On the other hand, proper medical consultation is strictly recommended during the period when you might need to administer Propecia. More so because there’s a general conflict on whether this drug can increase the risk of developing prostate cancer slightly, even though a couple decades old study in an established medical journal states that finasteride’s inhibition of the conversion of testosterone to dihydrotestosterone — since androgens are the causative — may reduce the risk of prostate cancer. A doctor’s consultation, however, is still a no-loss step and a smart one too.
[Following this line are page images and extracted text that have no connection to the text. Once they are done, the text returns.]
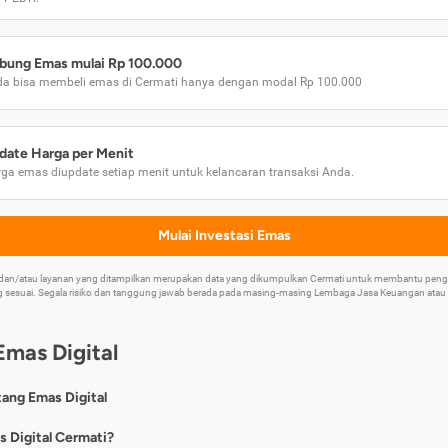
bung Emas mulai Rp 100.000
a bisa membeli emas di Cermati hanya dengan modal Rp 100.000
date Harga per Menit
ga emas diupdate setiap menit untuk kelancaran transaksi Anda.
Mulai Investasi Emas
k dan/atau layanan yang ditampilkan merupakan data yang dikumpulkan Cermati untuk membantu p
 sesuai. Segala risiko dan tanggung jawab berada pada masing-masing Lembaga Jasa Keuangan atau mi
Emas Digital
tang Emas Digital
nya, emas digital merupakan jenis investasi emas 24 karat yang dapat di
s Digital Cermati?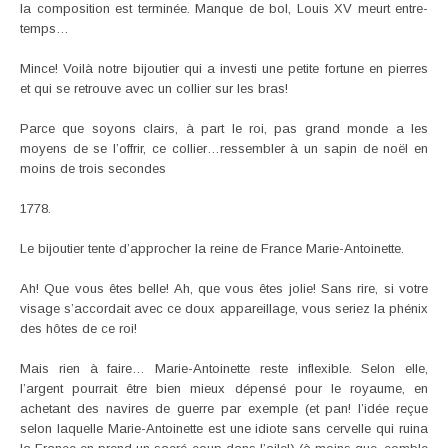
la composition est terminée. Manque de bol, Louis XV meurt entre-
temps…
Mince! Voilà notre bijoutier qui a investi une petite fortune en pierres
et qui se retrouve avec un collier sur les bras!
Parce que soyons clairs, à part le roi, pas grand monde a les
moyens de se l’offrir, ce collier…ressembler à un sapin de noël en
moins de trois secondes
1778.
Le bijoutier tente d’approcher la reine de France Marie-Antoinette.
Ah! Que vous êtes belle! Ah, que vous êtes jolie! Sans rire, si votre
visage s’accordait avec ce doux appareillage, vous seriez la phénix
des hôtes de ce roi!
Mais rien à faire… Marie-Antoinette reste inflexible. Selon elle,
l’argent pourrait être bien mieux dépensé pour le royaume, en
achetant des navires de guerre par exemple (et pan! l’idée reçue
selon laquelle Marie-Antoinette est une idiote sans cervelle qui ruina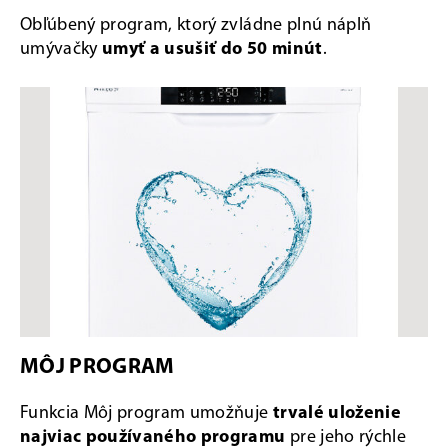
Obľúbený program, ktorý zvládne plnú náplň
umývačky
umyť a usušiť do 50 minút
.
MÔJ PROGRAM
Funkcia Môj program umožňuje
trvalé uloženie
najviac používaného programu
pre jeho rýchle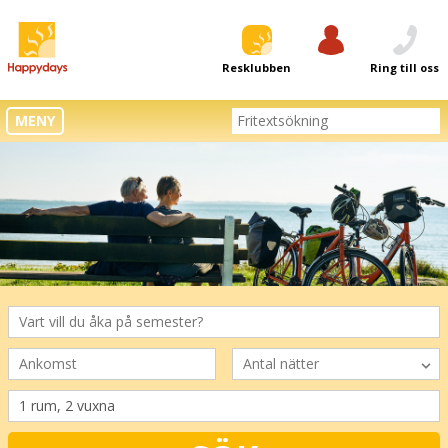
Resklubben
Logga in
Ring till oss
MENY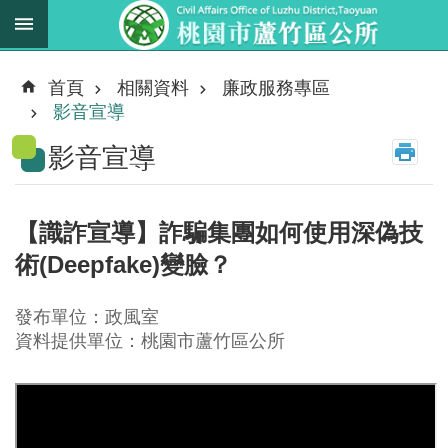
跳到主要內容區塊
最
新
首頁
相關資料
廉政服務專區
消
影音宣導
息
影音宣導
業
務
職
【識詐宣導】詐騙集團如何使用深偽技
掌
術(Deepfake)變臉？
法
規
發布單位：政風室
資
資料提供單位：桃園市蘆竹區公所
料
進
階
搜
In case you’re still not sure, there’s an alternative to finasteride available in the form of Minoxidil 5 mg oral tablet. This drug is also safe for people of both sexes to use, although it does not treat postpartum thinning hair in women.

Conclusion

So common as the incidences of hair loss are today, with proper organization, we also now have a few treatment options, irrespective of the sex of the patient. Alopecia, among other diseases, can be treated by the use of Propecia in men and Minoxidil in both men and women. The use of both together, on the other hand, has been understood to produce an optimum effect in men. Regarding alopecia and any other causes, however, it’s safe to be in touch with a doctor to understand your situation better.